• **EXERCISE REQUIREMENTS**: A stretch of the entries below is to be set down exactly, running from the line with "ring pip: (8, 205)" through the line with "pinky dip: (104, 176)", both included, and no other line.

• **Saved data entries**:
════════════════

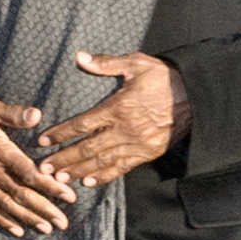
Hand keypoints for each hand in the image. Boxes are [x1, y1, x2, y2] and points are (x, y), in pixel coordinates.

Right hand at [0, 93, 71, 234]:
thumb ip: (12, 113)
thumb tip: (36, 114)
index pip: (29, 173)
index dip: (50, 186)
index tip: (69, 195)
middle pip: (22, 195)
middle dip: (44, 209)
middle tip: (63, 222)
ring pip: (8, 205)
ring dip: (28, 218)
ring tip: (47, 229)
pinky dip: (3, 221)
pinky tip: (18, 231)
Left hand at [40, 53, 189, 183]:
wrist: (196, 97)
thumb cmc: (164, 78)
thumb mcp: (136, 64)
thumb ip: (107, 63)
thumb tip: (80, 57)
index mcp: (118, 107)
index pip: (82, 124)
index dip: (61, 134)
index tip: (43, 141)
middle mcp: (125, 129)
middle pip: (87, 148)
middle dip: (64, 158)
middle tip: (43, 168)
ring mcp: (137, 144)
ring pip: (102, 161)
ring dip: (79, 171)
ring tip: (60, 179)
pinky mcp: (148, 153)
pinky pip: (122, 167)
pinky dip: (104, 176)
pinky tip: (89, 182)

════════════════

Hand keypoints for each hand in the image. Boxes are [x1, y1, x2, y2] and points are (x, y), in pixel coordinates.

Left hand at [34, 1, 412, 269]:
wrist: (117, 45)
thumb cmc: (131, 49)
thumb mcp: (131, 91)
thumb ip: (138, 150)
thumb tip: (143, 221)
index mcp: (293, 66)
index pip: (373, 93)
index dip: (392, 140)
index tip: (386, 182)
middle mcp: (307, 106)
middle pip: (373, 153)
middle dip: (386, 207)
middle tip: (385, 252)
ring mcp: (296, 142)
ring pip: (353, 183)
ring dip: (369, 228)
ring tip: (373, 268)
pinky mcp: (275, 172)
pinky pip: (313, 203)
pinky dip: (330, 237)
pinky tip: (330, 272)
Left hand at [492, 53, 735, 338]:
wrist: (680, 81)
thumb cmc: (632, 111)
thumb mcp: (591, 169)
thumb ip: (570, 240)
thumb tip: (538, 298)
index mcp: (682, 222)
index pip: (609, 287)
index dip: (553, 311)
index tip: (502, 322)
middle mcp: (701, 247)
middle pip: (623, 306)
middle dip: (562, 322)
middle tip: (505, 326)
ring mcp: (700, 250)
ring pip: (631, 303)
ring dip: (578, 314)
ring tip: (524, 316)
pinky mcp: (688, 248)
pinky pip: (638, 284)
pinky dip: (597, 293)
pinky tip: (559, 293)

════════════════

• **SOLUTION FOR THIS EXERCISE**:
ring pip: (8, 205)
ring dip: (28, 218)
ring tip: (47, 229)
pinky dip: (3, 221)
pinky tip: (18, 231)
Left hand at [40, 53, 189, 183]:
wrist: (196, 97)
thumb cmc: (164, 78)
thumb mcp: (136, 64)
thumb ip: (107, 63)
thumb tip: (80, 57)
index mcp: (118, 107)
index pip: (82, 124)
index dip: (61, 134)
index tip: (43, 141)
middle mcp: (125, 129)
middle pip: (87, 148)
middle dip: (64, 158)
middle tip: (43, 168)
ring mcp: (137, 144)
ring pip: (102, 161)
ring dip: (79, 171)
ring tip: (60, 179)
pinky mcp: (148, 153)
pinky pip: (122, 167)
pinky dip: (104, 176)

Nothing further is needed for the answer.